Unable to manage the intensity on her own, Johanne shares her diary with her grandmother, Karin (Anne Marit Jacobsen), a poet. Recognizing both the honesty and literary potential in the writing, Karin shows it to Johanne's mother, Kristin (Ane Dahl Torp). To Johanne's surprise, they don't treat it as something shameful or inappropriate. Instead, they see it as something worth sharing, and encourage her to consider publishing it.

The film is built around Johanne's voice. Her diary entries are read throughout in voiceover, giving shape to her inner experience with precision and emotion. Haugerud leans fully into this structure, and it works beautifully. The narration isn't used as explanation but as a way of staying inside her perspective, where the most important shifts are internal.

Dreams Official Site
Ella Øverbye and Selome Emnetu in Dreams. (Courtesy of Motlys)

Ella Øverbye gives a sensitive, unaffected performance that captures both the intensity and uncertainty of Johanne's feelings. Selome Emnetu plays Johanna with calm and warmth, fully present in their shared scenes without ever overstating or undercutting their dynamic.

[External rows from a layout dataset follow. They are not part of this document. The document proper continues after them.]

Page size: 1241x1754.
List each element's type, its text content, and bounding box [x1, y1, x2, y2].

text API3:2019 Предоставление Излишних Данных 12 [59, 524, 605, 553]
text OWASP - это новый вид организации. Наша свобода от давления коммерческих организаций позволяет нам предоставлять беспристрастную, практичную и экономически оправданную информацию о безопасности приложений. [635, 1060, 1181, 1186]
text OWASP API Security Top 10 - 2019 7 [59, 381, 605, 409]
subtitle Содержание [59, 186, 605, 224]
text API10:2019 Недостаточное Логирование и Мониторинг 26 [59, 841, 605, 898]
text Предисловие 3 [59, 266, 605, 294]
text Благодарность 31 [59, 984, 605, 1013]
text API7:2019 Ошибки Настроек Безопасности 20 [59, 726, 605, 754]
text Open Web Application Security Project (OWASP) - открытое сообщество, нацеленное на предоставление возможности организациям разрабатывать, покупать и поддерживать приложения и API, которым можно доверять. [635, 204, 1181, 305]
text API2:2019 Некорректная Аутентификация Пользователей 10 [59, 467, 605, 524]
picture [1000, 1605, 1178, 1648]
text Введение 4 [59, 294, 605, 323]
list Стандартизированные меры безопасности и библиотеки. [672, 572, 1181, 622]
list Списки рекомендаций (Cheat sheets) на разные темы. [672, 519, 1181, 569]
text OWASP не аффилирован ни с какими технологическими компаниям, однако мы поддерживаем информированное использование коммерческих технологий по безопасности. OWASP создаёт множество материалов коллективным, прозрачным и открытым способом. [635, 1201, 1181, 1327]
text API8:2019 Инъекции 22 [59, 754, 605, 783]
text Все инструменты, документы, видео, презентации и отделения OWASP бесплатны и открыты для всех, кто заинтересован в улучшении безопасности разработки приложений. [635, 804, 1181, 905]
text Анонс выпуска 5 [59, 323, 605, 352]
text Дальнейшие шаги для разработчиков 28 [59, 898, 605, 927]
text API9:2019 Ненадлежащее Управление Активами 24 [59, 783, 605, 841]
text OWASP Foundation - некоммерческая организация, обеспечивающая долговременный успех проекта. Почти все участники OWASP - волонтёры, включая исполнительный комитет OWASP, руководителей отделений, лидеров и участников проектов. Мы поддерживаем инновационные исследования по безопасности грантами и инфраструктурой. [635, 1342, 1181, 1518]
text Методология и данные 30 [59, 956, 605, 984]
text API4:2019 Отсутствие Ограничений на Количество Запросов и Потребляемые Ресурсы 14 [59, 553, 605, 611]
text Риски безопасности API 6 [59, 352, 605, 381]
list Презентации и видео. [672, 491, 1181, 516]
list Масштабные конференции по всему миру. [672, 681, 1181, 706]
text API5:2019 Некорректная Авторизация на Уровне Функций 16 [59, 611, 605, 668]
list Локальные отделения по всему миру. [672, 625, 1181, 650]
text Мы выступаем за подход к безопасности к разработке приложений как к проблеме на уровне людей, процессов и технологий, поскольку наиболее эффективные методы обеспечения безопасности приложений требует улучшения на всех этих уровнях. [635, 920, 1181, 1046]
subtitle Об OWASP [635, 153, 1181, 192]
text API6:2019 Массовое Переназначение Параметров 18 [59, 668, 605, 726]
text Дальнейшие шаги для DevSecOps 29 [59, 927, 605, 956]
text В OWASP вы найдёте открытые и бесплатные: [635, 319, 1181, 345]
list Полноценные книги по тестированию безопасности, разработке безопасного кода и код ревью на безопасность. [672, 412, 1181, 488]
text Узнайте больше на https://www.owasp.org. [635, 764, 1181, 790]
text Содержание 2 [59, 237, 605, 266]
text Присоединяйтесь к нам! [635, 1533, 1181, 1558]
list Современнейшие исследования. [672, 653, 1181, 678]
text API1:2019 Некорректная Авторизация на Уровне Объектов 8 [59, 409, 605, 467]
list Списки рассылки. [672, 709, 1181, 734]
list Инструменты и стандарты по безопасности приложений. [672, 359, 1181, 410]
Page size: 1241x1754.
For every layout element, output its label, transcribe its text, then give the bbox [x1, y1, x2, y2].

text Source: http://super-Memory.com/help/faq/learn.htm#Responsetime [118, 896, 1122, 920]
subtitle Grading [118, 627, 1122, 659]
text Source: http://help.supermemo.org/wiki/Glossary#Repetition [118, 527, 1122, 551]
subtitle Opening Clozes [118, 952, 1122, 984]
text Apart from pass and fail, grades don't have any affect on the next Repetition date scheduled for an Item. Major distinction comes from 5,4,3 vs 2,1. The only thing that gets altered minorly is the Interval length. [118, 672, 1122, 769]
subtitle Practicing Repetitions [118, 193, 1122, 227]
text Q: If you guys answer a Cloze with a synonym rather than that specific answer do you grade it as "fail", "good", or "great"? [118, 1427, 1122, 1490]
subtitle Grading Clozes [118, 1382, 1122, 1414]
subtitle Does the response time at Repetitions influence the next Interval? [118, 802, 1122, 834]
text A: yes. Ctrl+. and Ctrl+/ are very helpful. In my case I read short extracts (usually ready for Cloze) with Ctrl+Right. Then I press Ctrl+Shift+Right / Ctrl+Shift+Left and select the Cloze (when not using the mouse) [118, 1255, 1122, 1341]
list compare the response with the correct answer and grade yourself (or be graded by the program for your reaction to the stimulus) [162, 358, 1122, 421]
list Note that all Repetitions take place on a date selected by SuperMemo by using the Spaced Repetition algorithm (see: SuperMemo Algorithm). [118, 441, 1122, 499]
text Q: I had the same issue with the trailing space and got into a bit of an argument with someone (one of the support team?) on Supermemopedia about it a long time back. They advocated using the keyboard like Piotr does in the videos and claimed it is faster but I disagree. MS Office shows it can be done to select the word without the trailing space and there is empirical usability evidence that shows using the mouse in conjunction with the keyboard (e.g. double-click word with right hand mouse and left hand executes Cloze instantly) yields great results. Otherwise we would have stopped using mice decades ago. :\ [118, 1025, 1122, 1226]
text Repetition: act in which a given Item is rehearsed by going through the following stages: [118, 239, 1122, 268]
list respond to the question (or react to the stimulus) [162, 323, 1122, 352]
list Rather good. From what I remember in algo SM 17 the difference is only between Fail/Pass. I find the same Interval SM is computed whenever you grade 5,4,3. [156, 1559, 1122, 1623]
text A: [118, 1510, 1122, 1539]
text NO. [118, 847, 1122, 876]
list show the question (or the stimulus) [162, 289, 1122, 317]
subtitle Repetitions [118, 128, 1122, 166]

The film focuses entirely on Johanne's experience, which clarity gives the film its strength. Haugerud doesn't shape the story toward a resolution or life lesson, he allows us to sit with Johanne's confusion, longing, and need to express herself. Writing becomes her way of holding onto something that feels too large to carry alone.

Of the trilogy, "Dreams" is the most emotionally open and sharply realized. While "Sex" explores the complexities of adult identity and "Love" lingers in spaces of solitude and quiet negotiation, "Dreams" captures the moment when love first takes shape—raw, consuming, and unforgettable.

"Dreams" screens at the Roxie Theater in San Francisco on Friday, September 19, 2025 at 6pm, followed by a Q&A with writer-director Dag Johan Haugerud in person.